When Jenkins started at the University of Denver in 1932 he was the only male African American in the freshman class. He spent his sophomore year at the University of Colorado in Boulder. He graduated from the University of Denver in 1936 and from the University's College of Law in 1941. Although he was not the first African American to practice law in Colorado, he was the first African American to pass the Colorado Bar Examination.

== Career in law ==
Howard Jenkins became interested in law when he accompanied his best friend to watch his friend's father, Sam Cary, try court cases. Sam Cary was one of the first African American lawyers in Denver. Jenkins practiced law in Denver until 1946, first in private practice, then in the Denver Office of Price Administration with Edward E. Pringle and Max Melville, then at the Denver War Production Board with James C. Flanigan and Edward Scheunemann. In 1943 Jenkins was appointed Regional Attorney for the National War Labor Board, and in 1945 its Chief Regional Enforcement Officer.

== Howard University ==
George Johnson, the dean of Howard University Law School, asked Jenkins to join the faculty. Jenkins taught labor law and administrative law at the law school and medical jurisprudence to medical students, from 1946 until 1956.

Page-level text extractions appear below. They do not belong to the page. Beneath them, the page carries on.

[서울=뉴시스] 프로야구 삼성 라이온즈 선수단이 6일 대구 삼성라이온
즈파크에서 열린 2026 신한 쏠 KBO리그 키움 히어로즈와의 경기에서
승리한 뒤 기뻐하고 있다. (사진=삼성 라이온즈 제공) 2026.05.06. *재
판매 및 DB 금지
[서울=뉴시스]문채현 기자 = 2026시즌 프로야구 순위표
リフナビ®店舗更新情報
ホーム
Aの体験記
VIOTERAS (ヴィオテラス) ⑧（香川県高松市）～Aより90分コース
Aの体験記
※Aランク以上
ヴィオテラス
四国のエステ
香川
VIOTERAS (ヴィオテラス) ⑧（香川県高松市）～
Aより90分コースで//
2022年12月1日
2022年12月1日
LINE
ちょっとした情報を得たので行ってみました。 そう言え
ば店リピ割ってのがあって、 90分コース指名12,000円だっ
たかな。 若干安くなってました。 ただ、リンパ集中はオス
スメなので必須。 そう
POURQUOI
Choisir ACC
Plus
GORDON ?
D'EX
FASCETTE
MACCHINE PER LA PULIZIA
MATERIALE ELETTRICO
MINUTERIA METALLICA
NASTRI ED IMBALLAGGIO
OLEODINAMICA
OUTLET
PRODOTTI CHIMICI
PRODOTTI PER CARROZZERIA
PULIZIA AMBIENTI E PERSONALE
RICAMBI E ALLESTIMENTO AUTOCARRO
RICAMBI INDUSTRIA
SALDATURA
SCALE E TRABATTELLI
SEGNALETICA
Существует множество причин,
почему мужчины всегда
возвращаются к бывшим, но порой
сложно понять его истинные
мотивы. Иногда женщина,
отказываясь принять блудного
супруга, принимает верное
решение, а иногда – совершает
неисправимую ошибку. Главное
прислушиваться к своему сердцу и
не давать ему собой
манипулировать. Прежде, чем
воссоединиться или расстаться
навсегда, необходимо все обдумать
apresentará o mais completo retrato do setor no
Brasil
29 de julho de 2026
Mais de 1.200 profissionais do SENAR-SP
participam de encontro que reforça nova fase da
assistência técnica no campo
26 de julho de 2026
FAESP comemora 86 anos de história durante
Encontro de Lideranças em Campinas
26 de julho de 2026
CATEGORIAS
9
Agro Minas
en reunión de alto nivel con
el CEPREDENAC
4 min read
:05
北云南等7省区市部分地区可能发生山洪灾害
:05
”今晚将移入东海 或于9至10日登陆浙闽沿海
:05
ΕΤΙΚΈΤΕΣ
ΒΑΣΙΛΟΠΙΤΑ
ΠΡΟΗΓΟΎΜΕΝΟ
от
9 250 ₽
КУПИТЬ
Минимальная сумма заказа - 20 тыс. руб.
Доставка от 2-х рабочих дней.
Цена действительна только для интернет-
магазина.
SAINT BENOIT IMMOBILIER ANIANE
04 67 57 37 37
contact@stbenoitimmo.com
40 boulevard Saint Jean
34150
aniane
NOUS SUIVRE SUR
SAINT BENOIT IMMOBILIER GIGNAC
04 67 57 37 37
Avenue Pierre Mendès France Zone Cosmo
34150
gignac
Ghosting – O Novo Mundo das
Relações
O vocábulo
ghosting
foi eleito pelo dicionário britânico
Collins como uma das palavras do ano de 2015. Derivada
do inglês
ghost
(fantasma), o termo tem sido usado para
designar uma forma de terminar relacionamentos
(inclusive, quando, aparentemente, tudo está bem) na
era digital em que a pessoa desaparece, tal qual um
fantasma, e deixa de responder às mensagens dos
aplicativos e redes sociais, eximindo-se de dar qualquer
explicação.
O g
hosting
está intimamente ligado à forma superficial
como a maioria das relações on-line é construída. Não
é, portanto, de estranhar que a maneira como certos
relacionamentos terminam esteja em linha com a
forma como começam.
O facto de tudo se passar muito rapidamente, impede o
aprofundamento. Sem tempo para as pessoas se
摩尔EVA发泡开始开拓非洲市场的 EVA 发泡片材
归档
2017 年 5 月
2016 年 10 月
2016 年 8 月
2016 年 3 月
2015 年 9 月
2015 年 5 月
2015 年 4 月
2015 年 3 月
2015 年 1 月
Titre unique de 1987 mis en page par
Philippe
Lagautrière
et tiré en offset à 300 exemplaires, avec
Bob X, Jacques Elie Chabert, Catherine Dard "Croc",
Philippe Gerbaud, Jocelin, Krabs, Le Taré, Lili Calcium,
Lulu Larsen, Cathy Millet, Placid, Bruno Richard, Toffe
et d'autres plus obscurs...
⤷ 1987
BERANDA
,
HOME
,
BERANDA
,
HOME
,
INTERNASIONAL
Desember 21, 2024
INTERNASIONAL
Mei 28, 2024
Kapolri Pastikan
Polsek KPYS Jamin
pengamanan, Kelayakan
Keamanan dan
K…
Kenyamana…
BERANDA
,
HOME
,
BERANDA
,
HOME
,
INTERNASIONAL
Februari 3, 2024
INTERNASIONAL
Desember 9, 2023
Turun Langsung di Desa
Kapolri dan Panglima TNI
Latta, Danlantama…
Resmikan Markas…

== Career in government service ==
Jenkins then went to work in Washington, D.C. for William Willard Wirtz on the National Wage Stabilization Board, and joined the faculty at Howard University School of Law. As a law professor he helped prepare briefs for the U.S. Supreme Court to desegregate the railroads and the public schools, including the landmark case of Brown v. Board of Education. In 1956, Jenkins became the special assistant to the Solicitor of Labor. While special assistant, he was intimately involved in drafting and passing the Landrum-Griffin Labor Reform Act, known as the Employees' Bill of Rights.

In 1959, Jenkins was named Director of the Office of Regulations at the Bureau of Labor-Management Reports. In 1962, he was named Assistant Commissioner of the Bureau and became the highest-ranking African American attorney in the federal government. In 1963, Jenkins became the first African American to be appointed to the U.S. National Labor Relations Board (NLRB) when nominated by President John F. Kennedy. Jenkins was reappointed by three subsequent presidents and served on the NLRB for 20 years.

Jenkins was a Republican who was known to be supportive of labor unions.

== Impact ==
Howard Jenkins Jr. had a substantial impact on labor law during his years of service. His mission was to help them discover blacks in the industrial work force, and to get it firmly fixed in our national labor policy that discrimination on the basis of race or sex is an unfair labor practice. He wrote the majority opinion in the 1964 watershed case Hughes Tool Co. II, which created unions' duty of fair representation. He also wrote a dissent, affirmed by the courts, holding that it was illegal sex discrimination for unions to have a waiters' union and a separate waitresses' union.

== Personal life ==
Jenkins met Alice Elaine Brown in 1935, the daughter of a prominent African American minister, when she was a freshman. After she graduated from the University of Denver in 1937 she became the first African American teacher in the Denver Public School system. In 1940 the couple married.

== Death ==
Howard Jenkins Jr. died on June 3, 2003 and was survived by one of his sons.